Cloudera, Dell, Intel Target ‘Big Data Ecosystem’
Cloudera, Dell and Intel said they plan to launch dedicated Dell In-Memory Appliances for the Cloudera Enterprise as a way to boost real-time analytics performance.
The partners said the goal of the engineering partnership is to advance enterprise deployments of Apache Hadoop as well as to integrate hardware and software to help enterprises leverage advanced data analysis. The latter would be enabled through incorporation of real-time data streams into customers’ applications.
The partners said the initial effort would be the first in a family of appliances they will collaborate to develop known as “Dell Engineered Systems for Cloudera Enterprise.”
The partners contend that datacenters are becoming too complex for any one vendor to supply and they intend to deliver an integrated solution. Separately, Dell was recently designated a “visionary” in market research Gartner’s rankings of integrated computing, storage and networking companies.
Based on its collaboration with Intel and Cloudera, Dell claims its Hadoop-based enterprise appliance, or “big data solution stack” could allow some applications to run as much as 100 times faster than Hadoop MapReduce in-memory and as much as 10 times faster on disk. The increased performance would allow customers to “incorporate real-time data streams into their applications,” Dell CTO Sam Greenblatt said in a statement.

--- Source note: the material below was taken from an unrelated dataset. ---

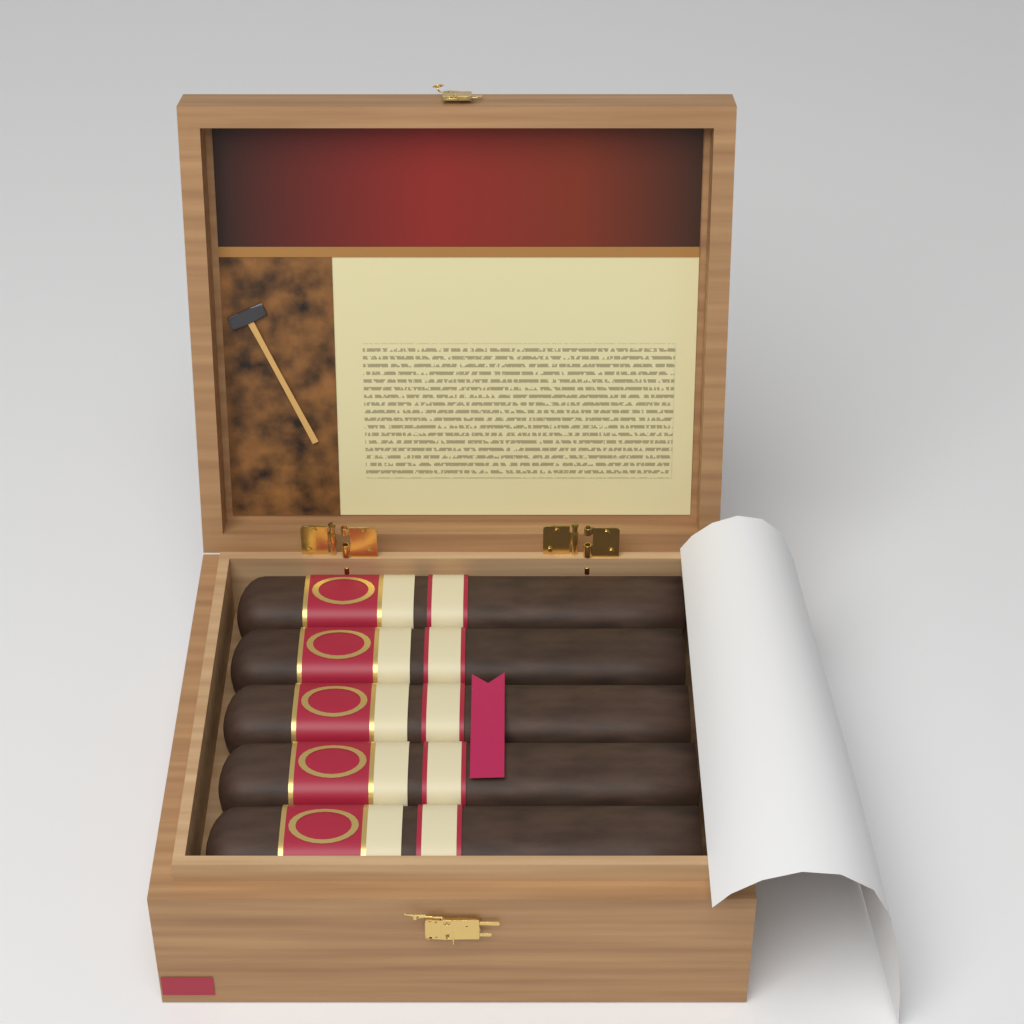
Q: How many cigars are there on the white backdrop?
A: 5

“Traditional systems isolate data and create silos that make exploration and collaboration hard,” added Mike Olson, Cloudera’s co-founder and chief strategy officer. “By putting that data into a modern enterprise data hub, customers can combine it and analyze it….”
The Dell In-Memory Appliances are based on the Cloudera Enterprise data hub that uses an open source version of Apache Hadoop. The appliances run on Dell R920 hardware that is based on Intel’s Xeon processor, the partners said. Cloudera Enterprise includes Apache Spark, a real-time analytics component that complements Hadoop.

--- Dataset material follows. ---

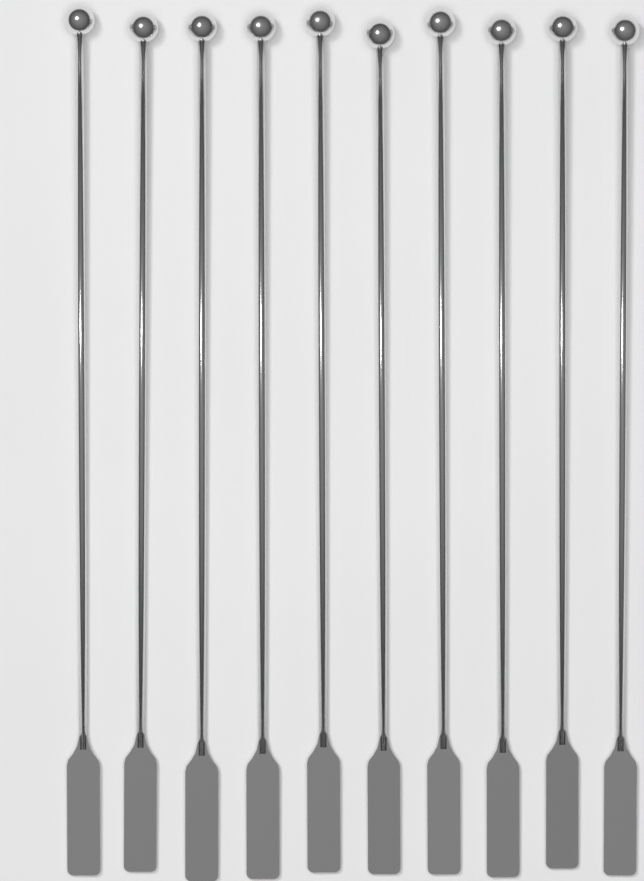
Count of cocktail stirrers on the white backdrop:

The combination is said to make it easier to develop “unified big data applications combining batch, streaming and interactive analytics….” It is also being touted as compatible with existing datacenter infrastructure.

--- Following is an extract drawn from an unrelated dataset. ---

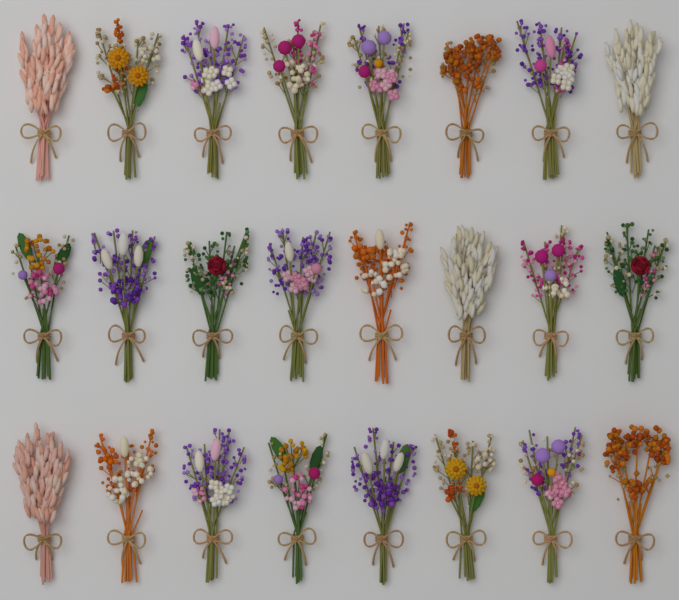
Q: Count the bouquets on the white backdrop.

The partners said the in-memory appliances would be available in pre-configured versions that can be deployed based on customers’ applications.
For its part, processor maker Intel said it is continuing to invest in machine learning and graph analytics frameworks based on the open source Apache Hadoop platform, including Apache Spark. It is also working to optimize the platform to run on Xeon processors.
Together, the partners said they are attempting to build a “big data ecosystem” that combines data analytics hardware and software to move advanced data analytics to mainstream applications.
Beginning last year, Cloudera has been seeking to recast Hadoop as a centralized “data hub” for enterprises. The hub would serve as “one place to store and work with all data.”